Writing a formally-verified image browser in Coq and Haskell

throwaway2016a · on Aug 26, 2017

Non click-bait title:

"Using Coq to write formal proofs of an image browsing app written in Haskell"

While this seems interesting, in this type of application what benefit does this have over, say... unit and integration testing?

MichaelBurge · on Aug 26, 2017

My original motivation for exploring Coq was that I was working on a compiler that repeatedly applied passes until the syntax tree stopped changing. I added some mutable state(like a dirty bit and other things) for performance, and ended up with a few bugs that were hard to track down.

One of them was that the compiler would enter an infinite loop because the syntax tree wasn't getting any less complex, but did keep changing. I didn't need any tests, because just running it demonstrated the problem. And it depended on a fairly complex interplay between many passes, so trying to individually test all the permutations would be fragile.

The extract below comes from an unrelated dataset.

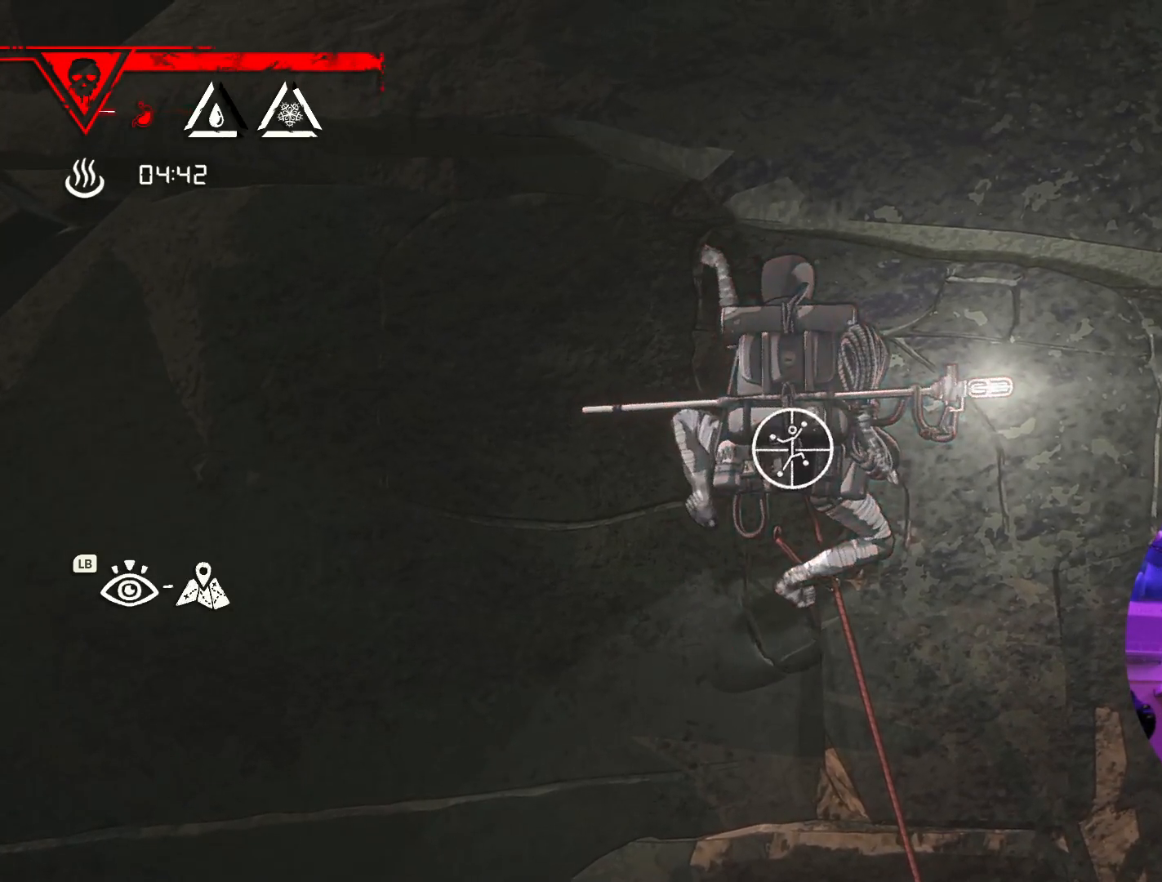
{"dt_ms": 500, "buttons": ["R1"], "left_stick": "center", "right_stick": "center", "events": []}
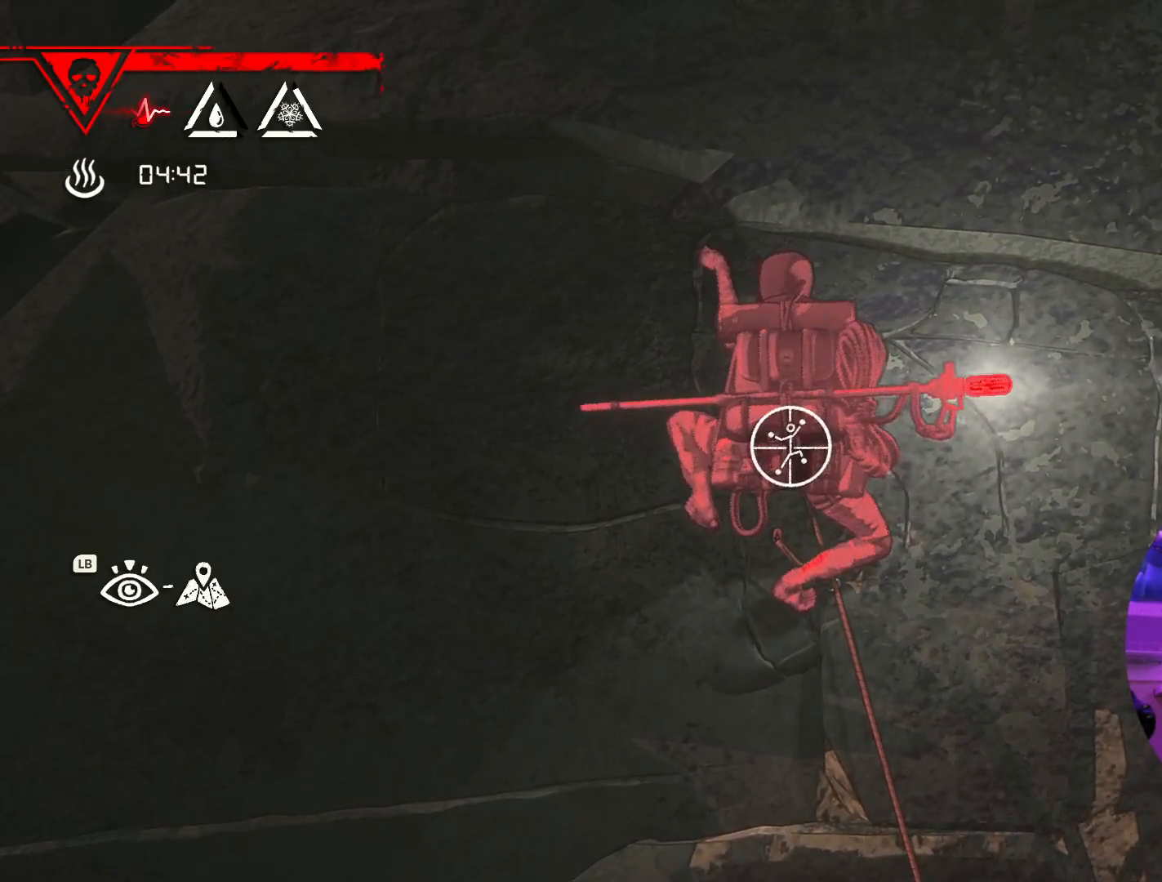
{"dt_ms": 500, "buttons": ["R1"], "left_stick": "up-right", "right_stick": "center", "events": [[167, "left_stick", "up-right"]]}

I ended up writing a heavy-handed consistency checks that were run after every tiny update, and a tool for searching a verbose reduction log. But I made a note to later see if it was feasible to integrate termination proofs, which seemed like a useful debugging technique that I hadn't tried.

I didn't want an article on compilers, because everyone already uses Haskell and Coq to write compilers, so that topic has been done-to-death already. Plus, I figured this would make it seem more approachable. In practice, you should probably just use Rails or something for your webapps.

tjingrant · on Aug 26, 2017

Hi, have you ever tried assigning a total order to your syntax tree? Very much like problems occurring in Buchberger's algorithm and its generalized form Knuth-Bendix completion; they have a very sophisticated way of recursively assigning weights to each term (which there can be infinitely many).

tluyben2 · on Aug 26, 2017

It is a question of completeness; the proof your provide must be complete for your case while your unit tests do not have to be. What you want is that your code does what you intend to do and in languages like Coq, Idris and f* you have to provide a proof for it that covers not some subset fuzzing test (or physics) proof but a full covering (or math) proof. Simplified and this is a subject of a lot of CS research as we know it is needed.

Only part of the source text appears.